:: RECORDS PROVIDED

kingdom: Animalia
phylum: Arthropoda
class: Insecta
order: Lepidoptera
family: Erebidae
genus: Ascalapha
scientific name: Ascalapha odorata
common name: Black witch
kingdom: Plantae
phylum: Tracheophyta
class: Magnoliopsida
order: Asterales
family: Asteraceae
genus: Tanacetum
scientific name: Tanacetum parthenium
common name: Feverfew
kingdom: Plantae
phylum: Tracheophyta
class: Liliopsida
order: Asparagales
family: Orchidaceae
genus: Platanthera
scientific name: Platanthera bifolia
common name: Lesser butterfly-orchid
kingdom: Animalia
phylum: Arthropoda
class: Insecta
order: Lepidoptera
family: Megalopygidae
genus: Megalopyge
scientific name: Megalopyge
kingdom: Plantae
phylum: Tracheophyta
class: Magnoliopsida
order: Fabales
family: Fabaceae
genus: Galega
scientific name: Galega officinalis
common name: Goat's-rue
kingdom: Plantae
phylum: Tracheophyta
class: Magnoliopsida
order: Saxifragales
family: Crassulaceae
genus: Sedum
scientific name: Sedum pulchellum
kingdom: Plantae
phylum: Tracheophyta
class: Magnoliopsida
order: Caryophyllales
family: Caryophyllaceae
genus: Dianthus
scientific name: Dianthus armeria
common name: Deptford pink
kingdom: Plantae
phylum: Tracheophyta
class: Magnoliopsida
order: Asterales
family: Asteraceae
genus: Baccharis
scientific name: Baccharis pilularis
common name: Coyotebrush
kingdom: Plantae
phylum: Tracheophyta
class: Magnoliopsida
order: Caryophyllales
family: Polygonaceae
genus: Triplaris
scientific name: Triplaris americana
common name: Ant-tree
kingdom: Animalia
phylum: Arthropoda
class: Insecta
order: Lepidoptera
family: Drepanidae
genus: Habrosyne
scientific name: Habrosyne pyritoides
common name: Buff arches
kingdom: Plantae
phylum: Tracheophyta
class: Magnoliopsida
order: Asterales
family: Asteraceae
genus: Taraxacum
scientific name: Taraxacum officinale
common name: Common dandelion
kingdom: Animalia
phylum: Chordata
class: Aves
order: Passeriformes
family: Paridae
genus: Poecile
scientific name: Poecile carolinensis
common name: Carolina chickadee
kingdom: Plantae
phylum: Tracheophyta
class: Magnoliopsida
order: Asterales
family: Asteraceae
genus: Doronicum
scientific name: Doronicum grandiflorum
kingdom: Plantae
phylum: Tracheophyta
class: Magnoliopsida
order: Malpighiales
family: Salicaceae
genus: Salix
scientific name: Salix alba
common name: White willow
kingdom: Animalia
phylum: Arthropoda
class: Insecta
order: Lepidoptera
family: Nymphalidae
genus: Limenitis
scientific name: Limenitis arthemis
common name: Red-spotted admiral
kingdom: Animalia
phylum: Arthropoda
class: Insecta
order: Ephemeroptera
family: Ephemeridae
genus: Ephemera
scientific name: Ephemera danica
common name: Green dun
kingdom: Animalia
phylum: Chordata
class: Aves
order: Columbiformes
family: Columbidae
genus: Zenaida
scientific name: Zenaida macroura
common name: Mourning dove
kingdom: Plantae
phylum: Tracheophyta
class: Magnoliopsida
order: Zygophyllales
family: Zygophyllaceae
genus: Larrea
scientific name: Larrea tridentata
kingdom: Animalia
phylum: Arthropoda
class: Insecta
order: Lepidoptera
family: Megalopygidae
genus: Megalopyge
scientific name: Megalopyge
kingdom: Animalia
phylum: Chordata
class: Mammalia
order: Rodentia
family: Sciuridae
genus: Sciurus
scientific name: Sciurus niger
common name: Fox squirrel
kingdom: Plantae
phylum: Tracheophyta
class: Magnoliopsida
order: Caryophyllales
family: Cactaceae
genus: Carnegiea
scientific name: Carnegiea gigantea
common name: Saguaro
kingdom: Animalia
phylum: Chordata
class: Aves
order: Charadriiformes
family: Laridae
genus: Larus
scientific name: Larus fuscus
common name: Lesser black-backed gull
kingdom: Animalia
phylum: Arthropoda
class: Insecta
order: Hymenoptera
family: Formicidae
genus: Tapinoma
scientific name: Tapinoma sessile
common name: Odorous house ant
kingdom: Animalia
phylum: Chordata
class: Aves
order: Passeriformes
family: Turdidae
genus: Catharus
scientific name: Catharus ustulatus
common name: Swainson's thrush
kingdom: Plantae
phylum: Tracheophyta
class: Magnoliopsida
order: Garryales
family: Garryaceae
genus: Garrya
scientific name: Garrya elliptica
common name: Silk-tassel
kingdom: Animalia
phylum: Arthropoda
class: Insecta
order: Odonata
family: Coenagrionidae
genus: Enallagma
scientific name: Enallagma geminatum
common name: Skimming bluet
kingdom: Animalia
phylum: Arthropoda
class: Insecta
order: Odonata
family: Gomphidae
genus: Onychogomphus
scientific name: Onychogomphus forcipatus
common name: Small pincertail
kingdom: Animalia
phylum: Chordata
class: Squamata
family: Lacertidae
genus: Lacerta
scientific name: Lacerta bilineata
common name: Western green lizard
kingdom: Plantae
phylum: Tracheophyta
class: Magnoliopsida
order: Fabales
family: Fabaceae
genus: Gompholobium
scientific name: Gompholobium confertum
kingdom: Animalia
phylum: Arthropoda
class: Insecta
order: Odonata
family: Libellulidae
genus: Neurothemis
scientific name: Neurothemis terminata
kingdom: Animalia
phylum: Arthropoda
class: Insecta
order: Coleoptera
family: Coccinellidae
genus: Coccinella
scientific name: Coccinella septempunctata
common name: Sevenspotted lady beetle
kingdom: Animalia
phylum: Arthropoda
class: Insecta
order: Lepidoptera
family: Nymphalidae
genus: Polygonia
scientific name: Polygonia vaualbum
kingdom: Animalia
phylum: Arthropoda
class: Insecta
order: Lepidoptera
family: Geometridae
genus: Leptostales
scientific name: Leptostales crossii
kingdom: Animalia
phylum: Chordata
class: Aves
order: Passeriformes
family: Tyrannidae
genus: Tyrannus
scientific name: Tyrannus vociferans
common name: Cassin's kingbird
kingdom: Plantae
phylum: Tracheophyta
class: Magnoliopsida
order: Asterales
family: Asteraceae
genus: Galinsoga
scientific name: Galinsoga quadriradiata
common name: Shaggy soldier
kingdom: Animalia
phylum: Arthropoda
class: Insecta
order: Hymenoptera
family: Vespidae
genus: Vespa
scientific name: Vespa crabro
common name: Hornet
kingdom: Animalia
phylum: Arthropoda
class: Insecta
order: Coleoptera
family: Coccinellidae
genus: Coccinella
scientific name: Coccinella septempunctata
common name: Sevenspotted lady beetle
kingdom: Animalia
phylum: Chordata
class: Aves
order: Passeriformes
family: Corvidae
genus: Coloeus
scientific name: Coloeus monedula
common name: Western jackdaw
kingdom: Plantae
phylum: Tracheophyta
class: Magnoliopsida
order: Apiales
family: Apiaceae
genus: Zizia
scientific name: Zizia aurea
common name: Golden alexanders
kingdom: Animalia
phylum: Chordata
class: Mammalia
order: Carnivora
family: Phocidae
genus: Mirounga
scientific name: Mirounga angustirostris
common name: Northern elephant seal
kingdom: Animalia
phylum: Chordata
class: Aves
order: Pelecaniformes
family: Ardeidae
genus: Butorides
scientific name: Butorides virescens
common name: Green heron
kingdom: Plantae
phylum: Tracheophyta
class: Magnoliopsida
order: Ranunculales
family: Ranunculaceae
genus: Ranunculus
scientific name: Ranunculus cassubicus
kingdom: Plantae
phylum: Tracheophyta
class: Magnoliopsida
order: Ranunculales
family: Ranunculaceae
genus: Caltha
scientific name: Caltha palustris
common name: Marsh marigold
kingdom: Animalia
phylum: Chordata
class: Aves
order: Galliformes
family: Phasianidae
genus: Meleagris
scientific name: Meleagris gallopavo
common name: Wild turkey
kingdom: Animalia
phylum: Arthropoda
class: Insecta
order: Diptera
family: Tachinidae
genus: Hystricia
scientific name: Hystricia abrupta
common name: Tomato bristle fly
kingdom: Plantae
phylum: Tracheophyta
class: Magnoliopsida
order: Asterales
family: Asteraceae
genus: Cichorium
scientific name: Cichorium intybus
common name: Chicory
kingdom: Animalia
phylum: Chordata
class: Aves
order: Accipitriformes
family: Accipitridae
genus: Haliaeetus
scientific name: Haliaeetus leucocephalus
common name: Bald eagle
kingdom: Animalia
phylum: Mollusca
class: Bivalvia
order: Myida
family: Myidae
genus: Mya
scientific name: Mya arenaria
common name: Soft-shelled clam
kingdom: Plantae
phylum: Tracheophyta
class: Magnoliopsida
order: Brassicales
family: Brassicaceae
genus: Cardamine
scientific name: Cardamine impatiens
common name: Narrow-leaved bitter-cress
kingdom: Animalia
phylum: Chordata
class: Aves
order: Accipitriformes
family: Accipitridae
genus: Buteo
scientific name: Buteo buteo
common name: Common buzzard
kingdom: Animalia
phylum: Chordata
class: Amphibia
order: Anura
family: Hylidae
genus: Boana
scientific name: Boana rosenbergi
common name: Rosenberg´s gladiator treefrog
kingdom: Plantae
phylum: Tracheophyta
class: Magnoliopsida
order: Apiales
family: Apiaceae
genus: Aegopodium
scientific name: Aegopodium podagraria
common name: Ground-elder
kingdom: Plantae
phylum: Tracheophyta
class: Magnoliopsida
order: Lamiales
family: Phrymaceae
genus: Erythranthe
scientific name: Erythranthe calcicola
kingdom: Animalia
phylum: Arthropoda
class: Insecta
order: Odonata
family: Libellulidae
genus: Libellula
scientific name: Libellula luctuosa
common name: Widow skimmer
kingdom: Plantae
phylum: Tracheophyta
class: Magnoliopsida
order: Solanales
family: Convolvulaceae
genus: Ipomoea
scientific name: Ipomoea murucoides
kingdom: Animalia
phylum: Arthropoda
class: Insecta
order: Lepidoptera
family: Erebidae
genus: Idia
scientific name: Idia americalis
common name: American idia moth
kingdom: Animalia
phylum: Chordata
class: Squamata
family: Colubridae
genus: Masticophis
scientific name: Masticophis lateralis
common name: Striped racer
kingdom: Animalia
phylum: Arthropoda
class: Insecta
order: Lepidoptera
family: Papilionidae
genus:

::::

> PROBLEM REQUIREMENTS
Format the material as a two-column CSV with the headers rank and name, starting with the line containing "genus: Zenaida" and going on through the line containing "scientific name: Carnegiea gigantea". Give one row per line, and put each field in double quotes with any line breaks changed to spaces.

> RESULT
rank,name
"genus:","Zenaida"
"scientific name:","Zenaida macroura"
"common name:","Mourning dove"
"kingdom:","Plantae"
"phylum:","Tracheophyta"
"class:","Magnoliopsida"
"order:","Zygophyllales"
"family:","Zygophyllaceae"
"genus:","Larrea"
"scientific name:","Larrea tridentata"
"kingdom:","Animalia"
"phylum:","Arthropoda"
"class:","Insecta"
"order:","Lepidoptera"
"family:","Megalopygidae"
"genus:","Megalopyge"
"scientific name:","Megalopyge"
"kingdom:","Animalia"
"phylum:","Chordata"
"class:","Mammalia"
"order:","Rodentia"
"family:","Sciuridae"
"genus:","Sciurus"
"scientific name:","Sciurus niger"
"common name:","Fox squirrel"
"kingdom:","Plantae"
"phylum:","Tracheophyta"
"class:","Magnoliopsida"
"order:","Caryophyllales"
"family:","Cactaceae"
"genus:","Carnegiea"
"scientific name:","Carnegiea gigantea"